I'm most interested in suggestions for brother-brother or sister-sister incest fiction, but I'm also willing to try recommended books involving brother-sister incest.
holyschist: Image of a medieval crocodile from Herodotus, eating a person, with the caption "om nom nom" (Default)

[personal profile] holyschist 2010-04-02 08:18 pm (UTC)(link)
Elizabeth E. Wein's The Winter Prince has some major brother-brother incest undertones, although there's only one expression of it and it's...dubious? Seriously not healthy, but it is Mordred we're talking about (she also wrote a short story exploring his incestuous relationship with his mother, which is very very dubiously consensual). Medraut and his sister Goewin have some odd tension, too.

Arthurian stories are pretty loaded with (at least initially) consensual brother-sister (or in some versions, nephew-aunt) incest, although that may not be what you're looking for.
holyschist: Image of a medieval crocodile from Herodotus, eating a person, with the caption "om nom nom" (Default)

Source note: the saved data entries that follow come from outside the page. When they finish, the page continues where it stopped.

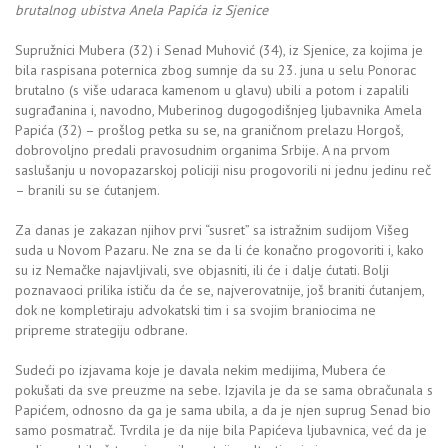
brutalnog ubistva Anela Papića iz Sjenice
Supružnici Mubera (32) i Senad Muhović (34), iz Sjenice, za kojima je
bila raspisana poternica zbog sumnje da su 23. juna u selu Ponorac
brutalno (s više udaraca kamenom u glavu) ubili a potom i zapalili
sugrađanina i, navodno, Muberinog dugogodišnjeg ljubavnika Amela
Papića (32) – prošlog petka su se, na graničnom prelazu Horgoš,
dobrovoljno predali pravosudnim organima Srbije. A na prvom
saslušanju u novopazarskoj policiji nisu progovorili ni jednu jedinu reč
– branili su se ćutanjem.
Za danas je zakazan njihov prvi “susret” sa istražnim sudijom Višeg
suda u Novom Pazaru. Ne zna se da li će konačno progovoriti i, kako
su iz Nemačke najavljivali, sve objasniti, ili će i dalje ćutati. Bolji
poznavaoci prilika ističu da će se, najverovatnije, još braniti ćutanjem,
dok ne kompletiraju advokatski tim i sa svojim braniocima ne
pripreme strategiju odbrane.
Sudeći po izjavama koje je davala nekim medijima, Mubera će
pokušati da sve preuzme na sebe. Izjavila je da se sama obračunala s
Papićem, odnosno da ga je sama ubila, a da je njen suprug Senad bio
samo posmatrač. Tvrdila je da nije bila Papićeva ljubavnica, već da je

[personal profile] holyschist 2010-04-08 07:22 pm (UTC)(link)
It's not the main focus of the book by any stretch of the imagination, but this is hands-down my FAVORITE portrayal of Mordred, and just an amazing book all around. (The sequels end up mostly focused on Mordred's son Telemakos and are set in a pretty fictionalized Ethiopia--much more removed from Arthurian legend.)